(Beginning of GIVEN RECORDS)
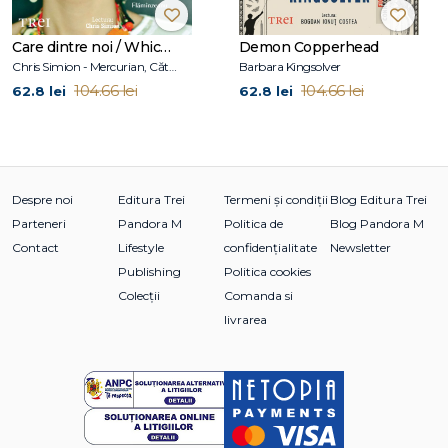
Care dintre noi / Which One of Us
Demon Copperhead
Chris Simion - Mercurian, Cătălina Flămînzeanu
Barbara Kingsolver
104.66 lei
104.66 lei
62.8 lei
62.8 lei
Despre noi
Editura Trei
Termeni și condiții
Blog Editura Trei
Parteneri
Pandora M
Politica de
Blog Pandora M
Contact
Lifestyle
confidențialitate
Newsletter
Publishing
Politica cookies
Colecții
Comanda si
livrarea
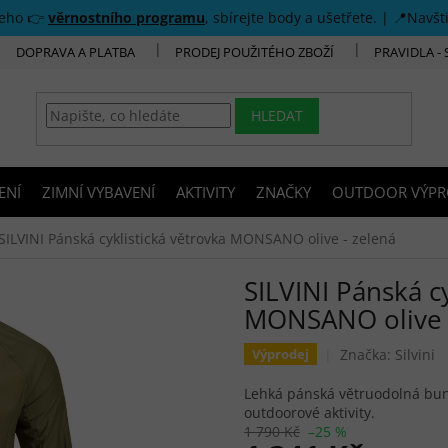
šeho 👉
věrnostního programu
, sbírejte body a ušetřete. | 📍Navšt
DOPRAVA A PLATBA
PRODEJ POUŽITÉHO ZBOŽÍ
PRAVIDLA -
HLEDAT
ENÍ
ZIMNÍ VYBAVENÍ
AKTIVITY
ZNAČKY
OUTDOOR VÝPR
SILVINI Pánská cyklistická větrovka MONSANO olive - zelená
SILVINI Pánská cy
MONSANO olive -
Značka:
Silvini
Výprodej
Lehká pánská větruodolná bunda
outdoorové aktivity.
1 790 Kč
–25 %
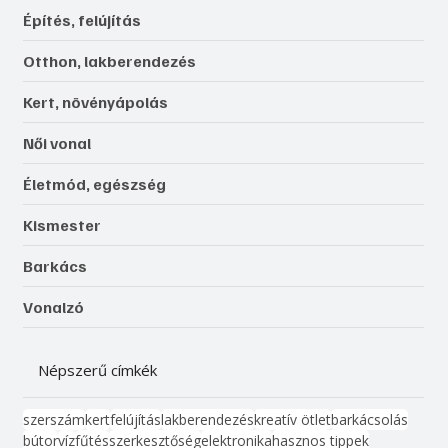
Építés, felújítás
Otthon, lakberendezés
Kert, növényápolás
Női vonal
Életmód, egészség
Kismester
Barkács
Vonalzó
Népszerű címkék
szerszám
kert
felújítás
lakberendezés
kreatív ötlet
barkácsolás
bútor
víz
fűtés
szerkesztőség
elektronika
hasznos tippek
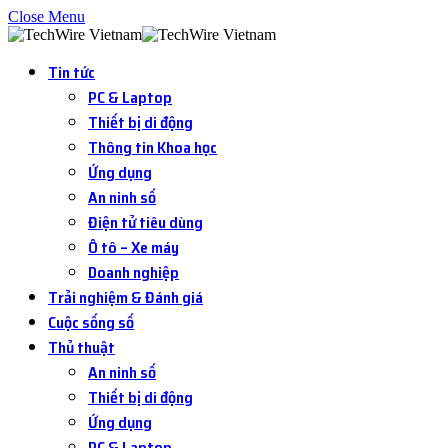
Close Menu
Tin tức
PC & Laptop
Thiết bị di động
Thông tin Khoa học
Ứng dụng
An ninh số
Điện tử tiêu dùng
Ô tô – Xe máy
Doanh nghiệp
Trải nghiệm & Đánh giá
Cuộc sống số
Thủ thuật
An ninh số
Thiết bị di động
Ứng dụng
PC & Laptop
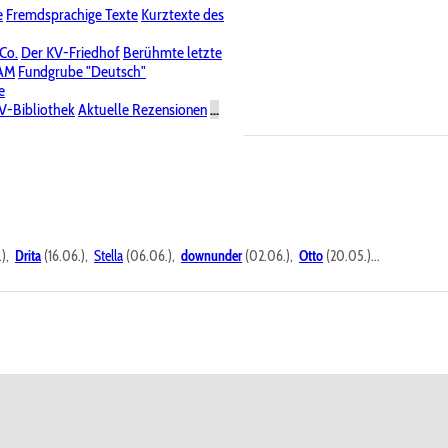
e
Fremdsprachige Texte
Kurztexte des
Nichtöffentliche Foren
 Co.
Der KV-Friedhof
Berühmte letzte
PAM
Fundgrube "Deutsch"
e
V-Bibliothek
Aktuelle Rezensionen
...
.),
Drita
(16.06.),
Stella
(06.06.),
downunder
(02.06.),
Otto
(20.05.)...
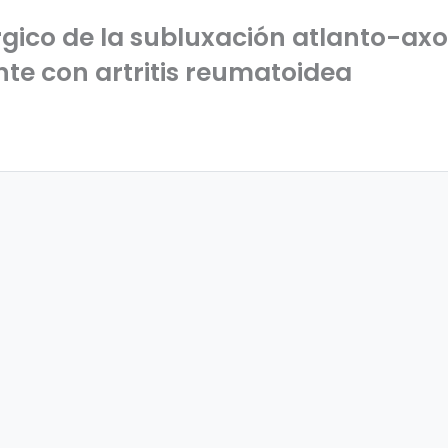
úrgico de la subluxación atlanto-a
te con artritis reumatoidea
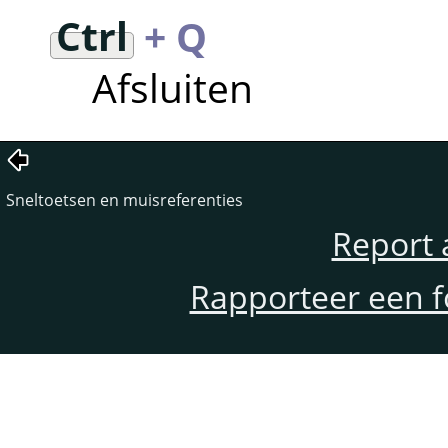
Ctrl
+ Q
Afsluiten
Sneltoetsen en muisreferenties
Report 
Rapporteer een f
(End of GIVEN RECORDS)
ACTIVITY: Copy out the lines of the listing word for word, from the line with "Építés, felújítás" to the line with "hasznos tippek", including both of those lines.

WRITTEN ANSWER:
Építés, felújítás
Otthon, lakberendezés
Kert, növényápolás
Női vonal
Életmód, egészség
Kismester
Barkács
Vonalzó
Népszerű címkék
szerszám
kert
felújítás
lakberendezés
kreatív ötlet
barkácsolás
bútor
víz
fűtés
szerkesztőség
elektronika
hasznos tippek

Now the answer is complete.